═════ Selected excerpt ═════

Closed steelbrain closed 1 year ago
I got the same issue, "@aws-sdk/client-secrets-manager": "^3.53.0". And I got the same behavior: "Most of the times, everything works, but then unexpectedly crashes". And it crashes at 'await secretsManagerClient.send'
const secretsManagerClient = new SecretsManagerClient({
credentials: local ? defaultProvider({ profile: AwsProfile }) : undefined,
region: REGION
});
static #mySecrets = async (secretName) => {
let data;
try {
data = await secretsManagerClient.send(
new GetSecretValueCommand({ SecretId: secretName })
);
return data; // For unit tests.
} catch (err) {
console.log('err', err);
}
};
Noticing this same behavior on v3.67.0
We have the same error we had serious problems with our production environment since few weeks ago. I switched to env variables and I disabled secretsManager client.

═════ Source data ═════

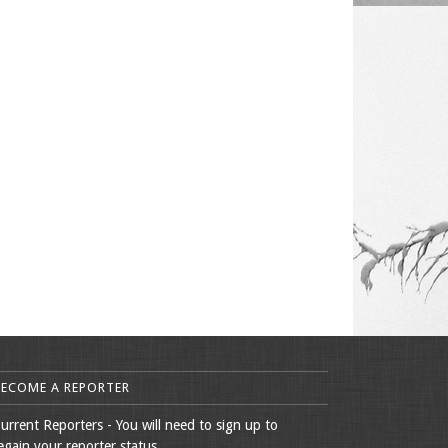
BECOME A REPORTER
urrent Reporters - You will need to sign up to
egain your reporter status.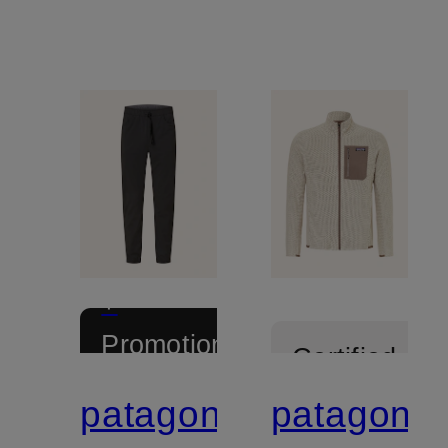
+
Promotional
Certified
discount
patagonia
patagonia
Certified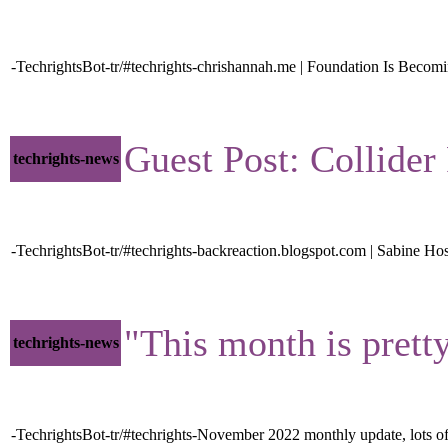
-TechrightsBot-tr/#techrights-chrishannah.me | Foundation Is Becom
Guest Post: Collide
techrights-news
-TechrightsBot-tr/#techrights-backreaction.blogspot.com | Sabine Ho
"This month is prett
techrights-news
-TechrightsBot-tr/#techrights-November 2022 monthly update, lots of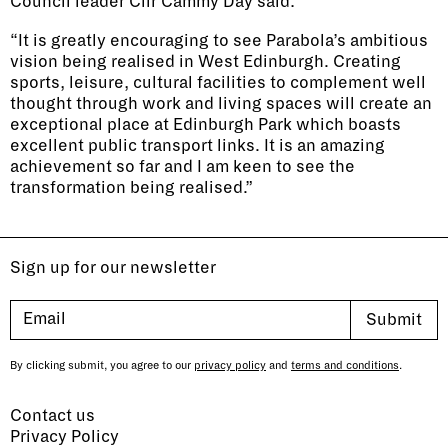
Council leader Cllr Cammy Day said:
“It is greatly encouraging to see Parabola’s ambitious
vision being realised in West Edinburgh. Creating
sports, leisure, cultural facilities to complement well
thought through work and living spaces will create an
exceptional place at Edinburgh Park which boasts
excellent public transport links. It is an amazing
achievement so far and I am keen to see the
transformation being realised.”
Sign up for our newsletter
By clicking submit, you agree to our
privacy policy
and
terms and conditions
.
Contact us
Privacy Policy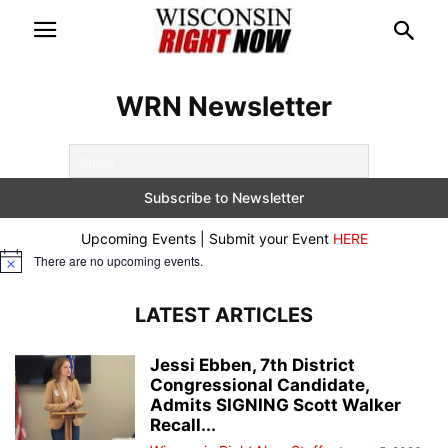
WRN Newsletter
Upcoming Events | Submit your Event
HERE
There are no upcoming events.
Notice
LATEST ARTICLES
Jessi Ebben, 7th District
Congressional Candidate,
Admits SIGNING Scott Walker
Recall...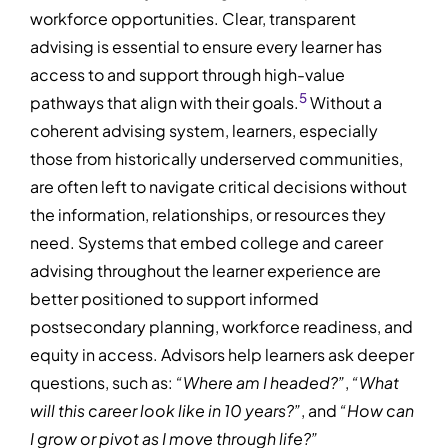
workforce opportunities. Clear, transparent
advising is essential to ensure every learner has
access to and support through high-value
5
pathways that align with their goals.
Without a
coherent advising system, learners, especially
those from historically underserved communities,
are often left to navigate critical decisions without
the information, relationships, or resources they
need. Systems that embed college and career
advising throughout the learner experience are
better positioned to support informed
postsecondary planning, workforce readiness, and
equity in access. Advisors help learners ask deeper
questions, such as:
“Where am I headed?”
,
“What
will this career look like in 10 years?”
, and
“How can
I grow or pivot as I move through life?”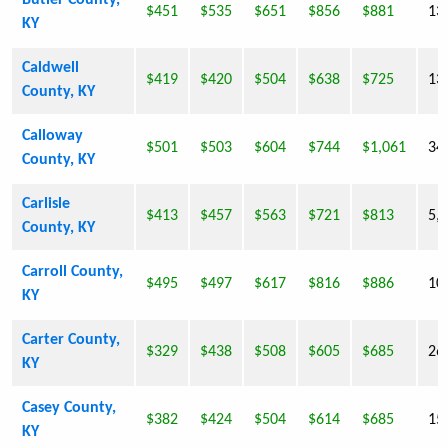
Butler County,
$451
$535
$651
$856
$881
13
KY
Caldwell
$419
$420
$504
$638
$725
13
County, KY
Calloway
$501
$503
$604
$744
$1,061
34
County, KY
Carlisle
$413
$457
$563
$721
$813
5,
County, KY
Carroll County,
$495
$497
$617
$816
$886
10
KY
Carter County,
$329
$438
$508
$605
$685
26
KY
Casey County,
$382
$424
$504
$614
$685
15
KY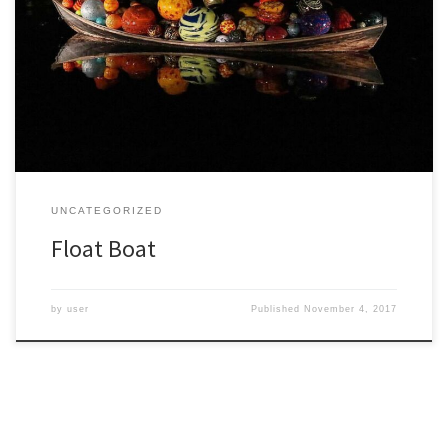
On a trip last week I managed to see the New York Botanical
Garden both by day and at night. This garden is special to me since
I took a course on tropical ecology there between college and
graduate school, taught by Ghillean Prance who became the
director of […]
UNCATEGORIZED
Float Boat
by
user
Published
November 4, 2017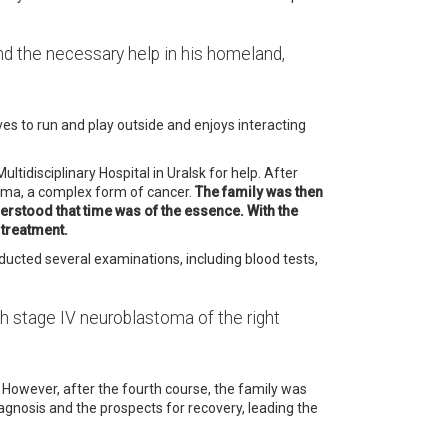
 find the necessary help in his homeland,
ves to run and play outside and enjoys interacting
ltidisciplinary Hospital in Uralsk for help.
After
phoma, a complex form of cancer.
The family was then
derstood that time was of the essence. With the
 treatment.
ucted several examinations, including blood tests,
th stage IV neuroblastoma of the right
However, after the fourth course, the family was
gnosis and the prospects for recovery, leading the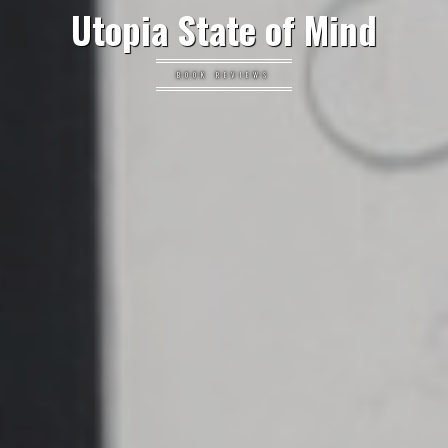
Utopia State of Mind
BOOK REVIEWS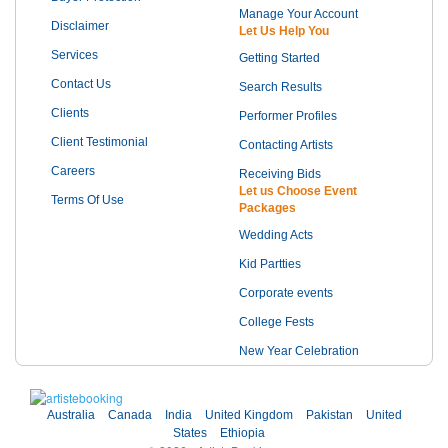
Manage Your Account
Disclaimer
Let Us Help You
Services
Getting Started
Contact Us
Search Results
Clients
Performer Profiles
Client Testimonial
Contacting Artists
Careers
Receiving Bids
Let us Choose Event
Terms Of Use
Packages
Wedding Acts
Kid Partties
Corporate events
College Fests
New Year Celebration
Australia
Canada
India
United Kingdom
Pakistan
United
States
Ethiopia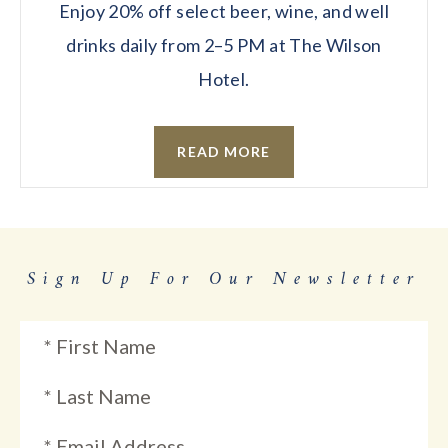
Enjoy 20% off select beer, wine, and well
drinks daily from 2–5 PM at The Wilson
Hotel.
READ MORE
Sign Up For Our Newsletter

═════

Job item A:
In the Secrets Manager thread, repeat the passage from "Closed steelbrain closed" up to and including "For unit tests.".
Job item B:
In the Secrets Manager thread, what did the last commenter switch to after having serious problems in production?

Output A:
Closed steelbrain closed 1 year ago
I got the same issue, "@aws-sdk/client-secrets-manager": "^3.53.0". And I got the same behavior: "Most of the times, everything works, but then unexpectedly crashes". And it crashes at 'await secretsManagerClient.send'
const secretsManagerClient = new SecretsManagerClient({
credentials: local ? defaultProvider({ profile: AwsProfile }) : undefined,
region: REGION
});
static #mySecrets = async (secretName) => {
let data;
try {
data = await secretsManagerClient.send(
new GetSecretValueCommand({ SecretId: secretName })
);
return data; // For unit tests.

Output B:
Env variables, with the secretsManager client disabled.